Xavier le Coutour : Depuis 2007, la ville de Caen distribue un prêt à 0 %, qu'elle vient de modifier. Il se nomme désormais Prêt parcours résidentiel.
Au départ, nous étions partis sur une production d'une trentaine de prêts par an, mais les plafonds de revenus que nous avions fixés étaient élevés, ce qui rendait beaucoup d'acquéreurs éligibles.
En quelques mois, on a atteint 40 demandes de prêts à 0% par trimestre. Financièrement, nous ne pouvions pas faire face.

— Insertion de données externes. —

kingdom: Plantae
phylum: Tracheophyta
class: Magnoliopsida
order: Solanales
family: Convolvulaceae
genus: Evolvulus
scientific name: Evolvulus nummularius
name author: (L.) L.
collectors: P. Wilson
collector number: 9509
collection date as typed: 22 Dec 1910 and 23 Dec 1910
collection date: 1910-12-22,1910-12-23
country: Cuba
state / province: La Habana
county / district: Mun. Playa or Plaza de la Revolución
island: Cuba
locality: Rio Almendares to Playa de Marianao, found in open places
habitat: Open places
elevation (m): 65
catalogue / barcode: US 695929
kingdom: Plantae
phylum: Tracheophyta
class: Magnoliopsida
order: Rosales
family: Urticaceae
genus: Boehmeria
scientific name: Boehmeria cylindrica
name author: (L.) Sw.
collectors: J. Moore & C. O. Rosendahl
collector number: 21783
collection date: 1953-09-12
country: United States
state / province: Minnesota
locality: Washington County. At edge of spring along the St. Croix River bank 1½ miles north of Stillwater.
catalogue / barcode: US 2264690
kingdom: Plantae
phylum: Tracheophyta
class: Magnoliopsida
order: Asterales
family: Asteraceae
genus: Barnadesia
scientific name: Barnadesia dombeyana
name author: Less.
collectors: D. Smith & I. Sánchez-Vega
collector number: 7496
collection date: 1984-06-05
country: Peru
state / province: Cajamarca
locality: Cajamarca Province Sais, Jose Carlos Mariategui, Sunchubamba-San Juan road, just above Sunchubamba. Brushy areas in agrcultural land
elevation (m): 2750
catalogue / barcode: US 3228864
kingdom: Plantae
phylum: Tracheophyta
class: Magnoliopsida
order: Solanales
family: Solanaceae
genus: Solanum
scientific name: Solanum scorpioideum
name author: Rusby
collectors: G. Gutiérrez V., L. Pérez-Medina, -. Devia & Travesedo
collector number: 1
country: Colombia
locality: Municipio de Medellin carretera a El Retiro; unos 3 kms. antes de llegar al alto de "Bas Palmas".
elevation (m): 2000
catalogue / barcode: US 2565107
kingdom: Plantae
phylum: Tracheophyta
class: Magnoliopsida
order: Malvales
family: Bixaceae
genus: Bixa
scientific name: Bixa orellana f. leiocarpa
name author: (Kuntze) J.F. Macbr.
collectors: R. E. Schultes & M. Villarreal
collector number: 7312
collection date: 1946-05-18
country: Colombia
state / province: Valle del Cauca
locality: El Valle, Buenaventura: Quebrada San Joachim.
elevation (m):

À ce rythme, nous aurions eu 1,5 million d'intérêts à payer aux banques qui distribuent le prêt et auxquelles nous remboursons les intérêts non versés par les emprunteurs. J'ai fait évaluer la typologie des ménages caennais qui avaient accès à notre prêt à 0 %. En moyenne, ils finançaient 150 000 € et avaient un apport de 50 000€. Il s'agissait donc d'une catégorie d'habitants plutôt favorisée. On ne pouvait pas accepter de poursuivre dans cette voie. C'est la raison pour laquelle nous avons souhaité recentrer notre prêt à 0 %.
I. B. : Quels sont donc les ménages qui peuvent bénéficier de ce prêt aujourd'hui ?
X. l. C. : Désormais, le Prêt parcours résidentiel est réservé aux locataires du parc social dont les ressources n'excèdent pas les plafonds du prêt à 0 % du ministère du Logement.
En revanche, pour mieux aider les accédants à la propriété, nous avons augmenté les montants de prêt. Pour une personne seule, il est désormais de 17 500€contre 15 000 € précédemment, tandis quepour un ménage composé d'au moins deux personnes, il passe de 20 000 à 25 000 €.
Ces nouvelles conditions s'appliquent à compter du 1er janvier 2009.
I. B. : Est-ce aussi une manière, pour la ville, de libérer des logements sociaux ?
X. l. C. : Tout à fait. Nous avons souhaité fluidifier la rotation du parc social, qui est très faible aujourd'hui. Sur la ville, nous avons un nombre insuffisant de logements sociaux, de même que surl'agglomération, où l'on recense 8 000 à 10 000 demandes de logements HLM, ce qui est énorme. Voilà pourquoi nous souhaitons inciter à leur libération en facilitant l'accession sociale à la propriété par les locataires des bailleurssociaux intervenant sur le territoire de la ville de Caen. Aujourd'hui, le rythme de construction n'est pas suffisant pour résorber la demande.